● Brief
Print every line below. Match each one exactly.

Start of Material provided

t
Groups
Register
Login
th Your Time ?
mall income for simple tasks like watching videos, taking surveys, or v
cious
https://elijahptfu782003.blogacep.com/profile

End of Material provided

● Your response
t
Groups
Register
Login
th Your Time ?
mall income for simple tasks like watching videos, taking surveys, or v
cious
https://elijahptfu782003.blogacep.com/profile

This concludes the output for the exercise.